The Spring 2025 winners are:
Dr. Mónica Salazar, Senior Lecturer, Department of Art History
Dr. Salazar is a Senior Lecturer in the department of Art History at the University of North Texas, where she teaches courses in postmodernism, theories of contemporary art, as well as the history of photography and modern and contemporary Latin American art. Her research considers questions regarding Mexico’s entrance into the globalized world order and the consequences this has for the visual arts.
Students in her upper-level undergraduate History of Photography course will study holdings in the Byrd Williams Family Photography Collection as inspiration for a creative self-portrait assignment.
Dr. Layla Seale, Visiting Assistant Professor, Department of Art History
Dr.
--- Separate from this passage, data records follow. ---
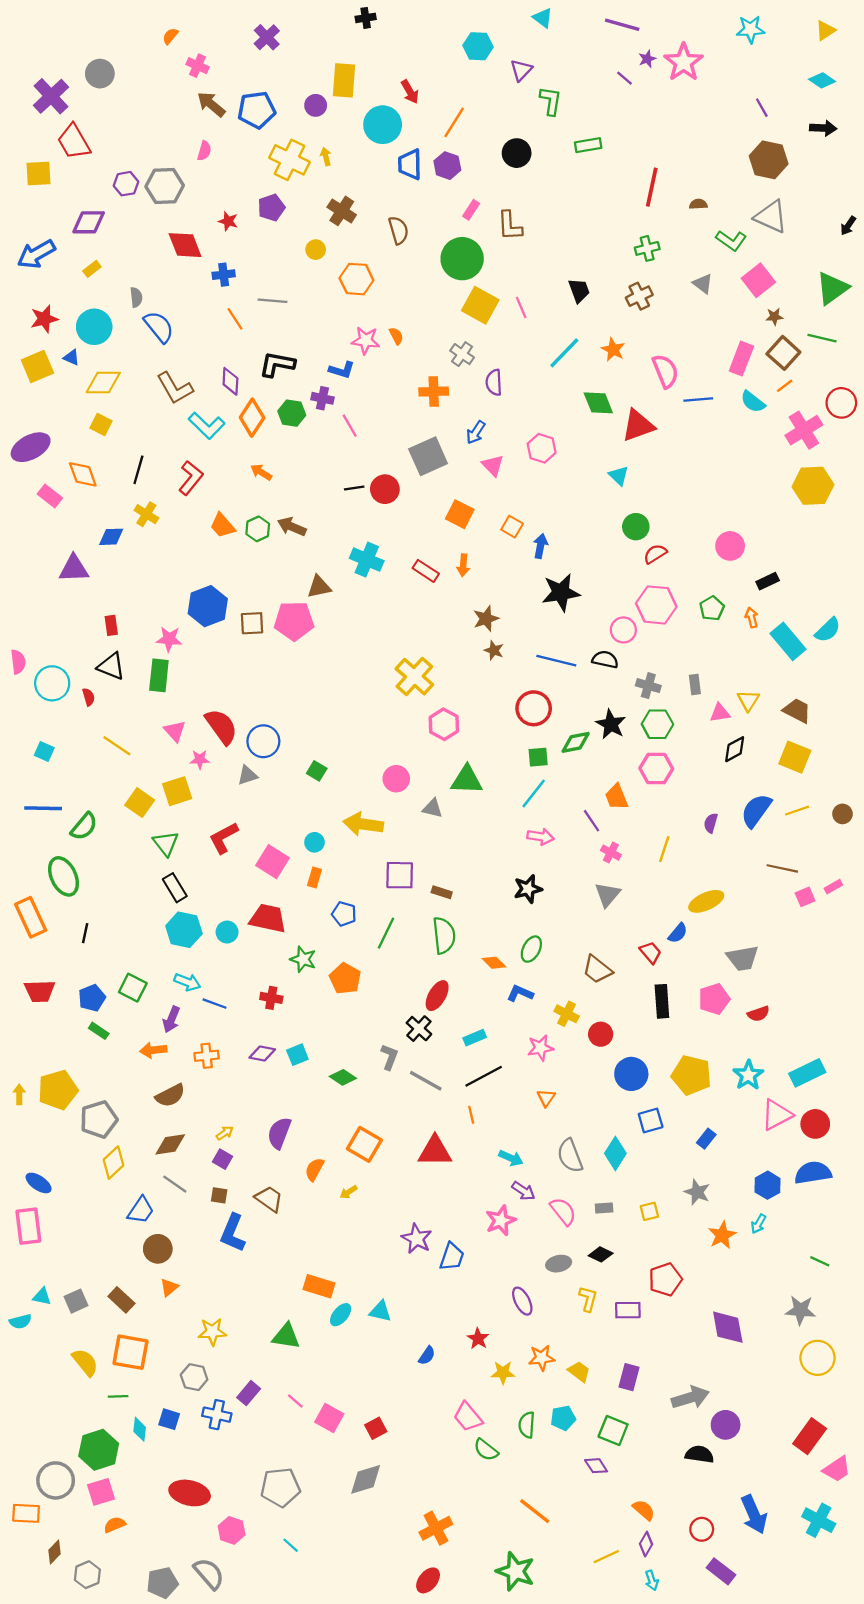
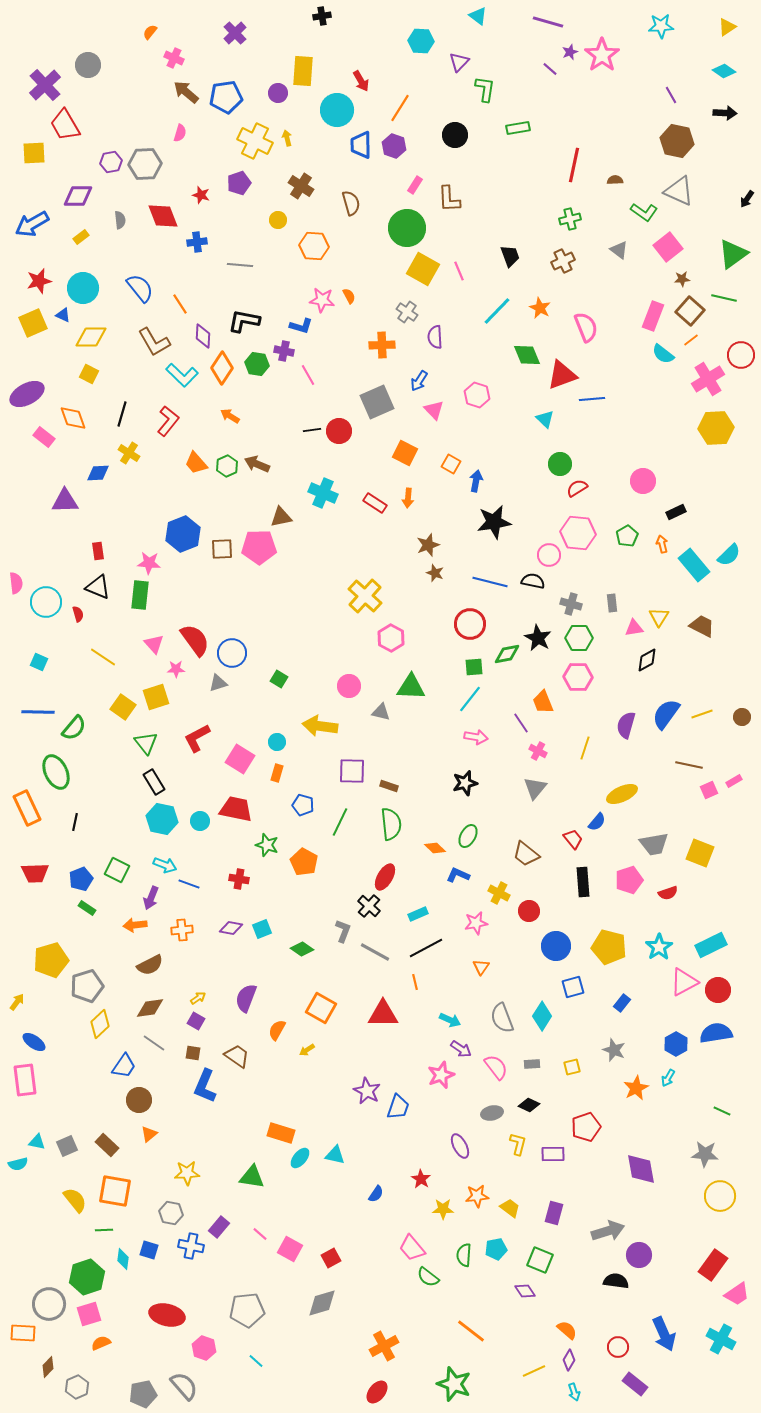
gray semicircle: (136, 297) -> (120, 220), moved
orange line: (235, 319) -> (180, 304), moved
blue line: (698, 399) -> (592, 399), moved
yellow square: (795, 757) -> (700, 853), moved
purple semicircle: (711, 823) -> (626, 725), size x1.5
yellow arrow: (19, 1094) -> (17, 1002), moved, turned 36

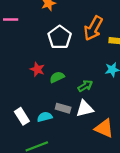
Seale is a Visiting Assistant Professor in the Department of Art History at UNT, specializing in Medieval Art. Her research analyzes how medieval images of demons reveal a broad spectrum of religious and cultural ideologies and anxieties. Recently, her work on demons and labor, titled “Work is Hell: Demon Laborers in Late Medieval Art,” was published in Different Visions, a peer-reviewed, open access journal devoted to progressive art history scholarship.
Undergraduate students in her art history course, Illuminating the Middle Ages: The Art of Medieval Manuscript, will analyze UNT Special Collection’s rich collection of medieval manuscript leaves and fragments during multiple visits, and submit written responses explaining their reactions to the materiality of these objects with the option of submitting a creative assignment replicating the techniques they analyzed. During individual visits, students will also consult the robust collection of illuminated manuscript facsimiles.
Congratulations, Dr. Salazar and Dr. Seale! UNT Special Collections is excited to work with you and your students this semester!